Alan and Shane’s expansion plan goes to council; Taxing time if your name’s O’Neill
Alan Joyce has been lying low since returning to Australia after his sojourn to Europe to avoid the nuclear fallout from the end of his time at Qantas.
But the former airline executive seems not to have been idle, with he and husband Shane Lloyd finalising plans for the $3m amalgamation of their two apartments in the Sydney CBD.
The units are on the 42nd floor of the prestigious Cove building on Harrington St, The Rocks, with the couple enlisting the services of Cox Architecture to put together plans to transform the combined floor space into one spectacular $20m-plus home in the sky.
Joyce bought the pair’s first apartment in the building in 2008 for $4.58m and then in April last year the bought the pad next door for $9.25m.
It was a change of plan for the couple, who in May 2022 spent $19m on a home on the water at Mosman Bay, which they renovated but never lived in, before selling it fully furnished for $21m after they’d splashed on expanding their life in the clouds.
A development application for the extensive building works to re-engineer the apartments’ floor plans was this week lodged with the City of Sydney, although plans are not yet available. Margin Call has confirmed the application relates to the Joyce properties.
Joyce, who left Qantas in September, has plenty of time on his hands these days to shop for high-end fixtures and fittings for the home – fancy tapware and Italian marble no doubt top priorities.
In January amid a leave of absence he had taken as Sydney Theatre Company chair, he quit the board after the cultural institution was engulfed by controversy and protests linked to the Israel-Hamas war.
Joyce remains on a period of extended leave from his directorship of Sydney’s Museum of Contemporary Art and has been deleted from the museum’s list of directors on its website.
Taxing times
Turns out we’re not the only ones interested in a confidential letter sent by Ashurst on behalf of former PwC partner Peter Collins to the Tax Practitioners Board.
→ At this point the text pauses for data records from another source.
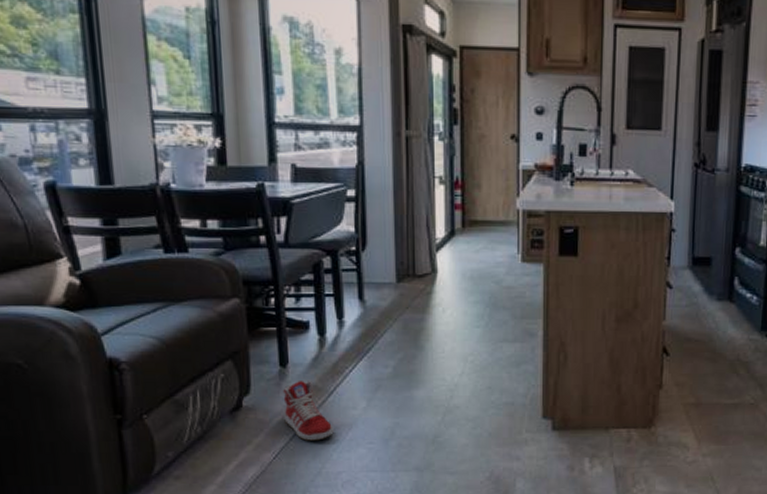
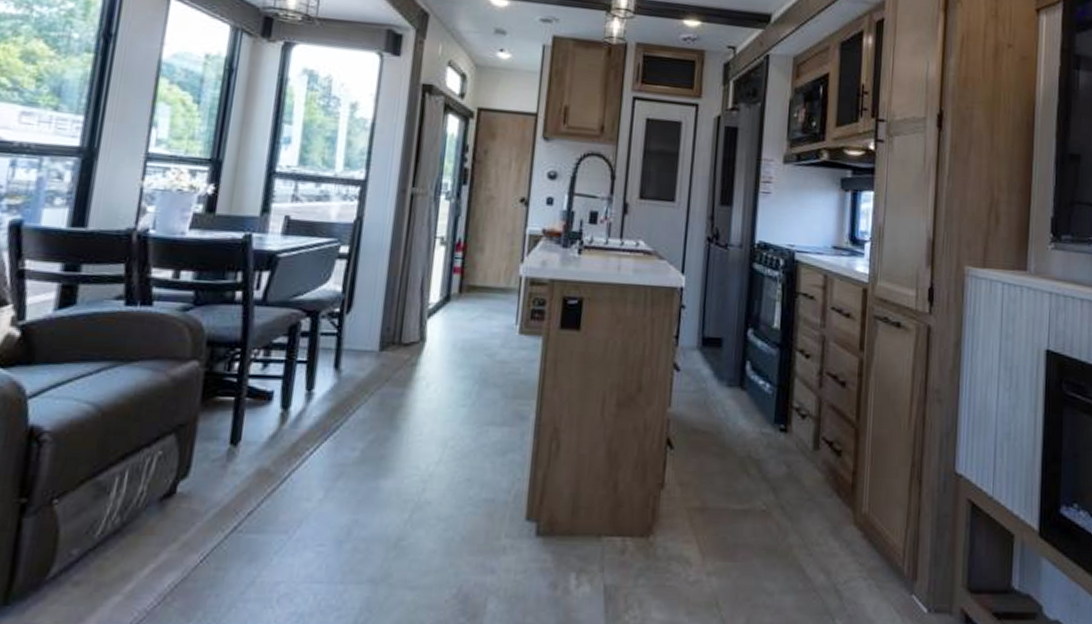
sneaker: present [283,381,334,441] -> none [223,463,280,540]

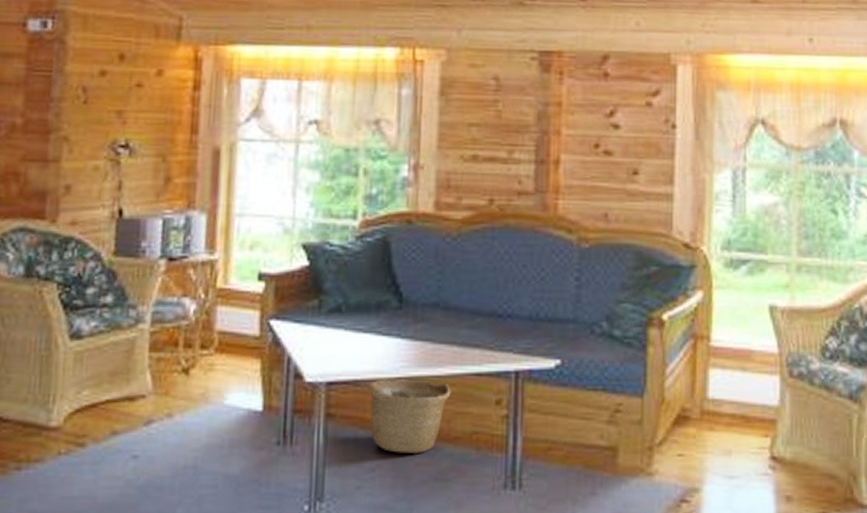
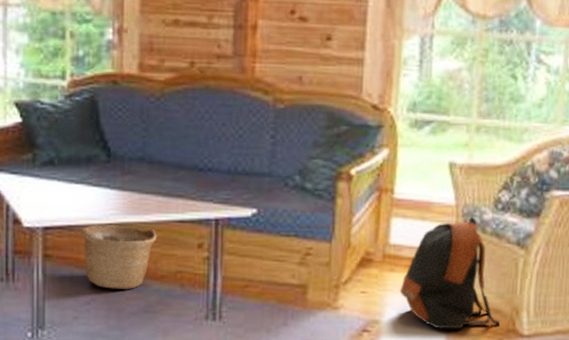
backpack: none [721,366,835,499] -> present [400,216,500,329]

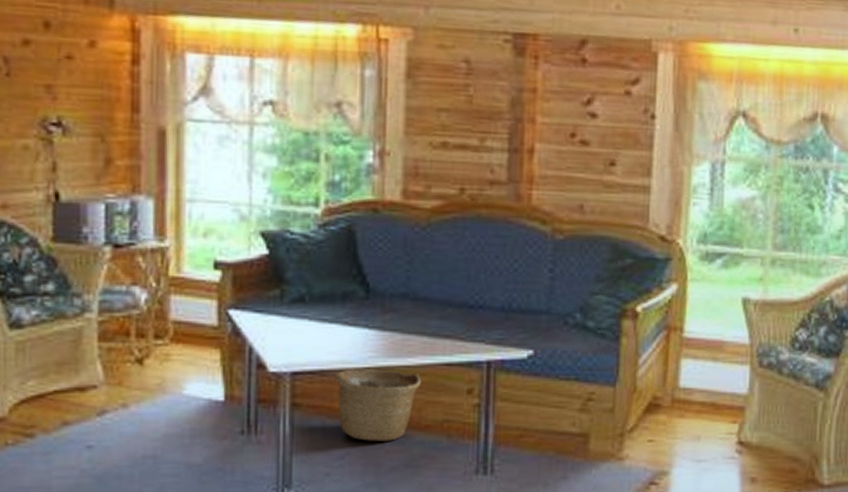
backpack: present [400,216,500,329] -> none [690,357,798,480]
The letter, reported in this column last week, played a prominent role during Senator Deborah O’Neill’s recent parliamentary committee hearings into the audit, assurance and consultancy industries.
It highlighted concerns with TPB boss Michael O’Neill and his investigation of PwC and Collins, raising questions overO’Neill’s independence and potential conflicts of interest. Looks like the committee wants to take a look at it, too, according to a question on notice that’s now been submitted by the committee to the TPB.
Along with concerns about O’Neill, the correspondence raised a gripe with the TPB’s investigation of Collins, saying the probe used a “holistic” approach rather than investigating specific confidentiality breaches on the government’s multinational tax avoidance crackdown.
“The matter was addressed at a relatively impressionist level … the allegations and our client’s submissions were not the subject of sufficiently detailed consideration,” the Ashurst lawyers wrote.
So, essentially, the allegation is that the TPB’s findings were based on the vibe of confidentiality being breached, rather than specifics.
The TPB has previously confirmed to the inquiry that it “did not make any specific determination regarding the exact number of unauthorised disclosures” made by Collins.
PwC says Collins’ only disclosure related to when the new tax program was expected to begin, which was a date already in the market via an exposure draft on the proposed change. “The breach of confidential information was the provision of the date. That is all,” PwC CEO Kevin Burrowes has also told the Senate committee.
“To say the breach of confidential information was used to create structures for our clients is incorrect.”
Meantime, the Tax Practitioners Board continues to investigate the actions of other PwC tax partners and what role they may have played in the whole affair.
Maybe those partners, who are being assisted by ABL partner Leon Zwier, might be brave enough to see the issue of what “confidential information” was actually disseminated by Collins and then his colleagues tested in front of a judge.
We shall see.
Diamond steps up
Success has many fathers but failure is an orphan, or so the saying goes.
But when it comes to the financial collapse of the Crescent Capital-owned bikini business Tigerlily – again – there has been someone left holding the baby.
Her name is Kerry Diamond, the new chief financial officer of the now defunct fashion house, which this week was placed into voluntary administration.
Diamond only started at Tigerlily last October, strangely about the same time that the private equiteers at Crescent Capital led by managing partner Michael Alscher told the market that the fashion business was for sale, with Deloitte wheeled in to assist in that process.
By January, however, around the same time Crescent was saying that a deal was close, Alscher exited the Tigerlily Aust and TL HoldCo (the parent entity) boards, as did Tigerlily’s head of finance and operations Louie Au. Au has now also left the company.
Thankfully, Diamond was there to fill their shoes, despite having only been part of the team for three months.
Crescent Capital was contacted for comment on the pair’s untimely departures from the impending financial car crash.
The first meeting of creditors is set for March 15.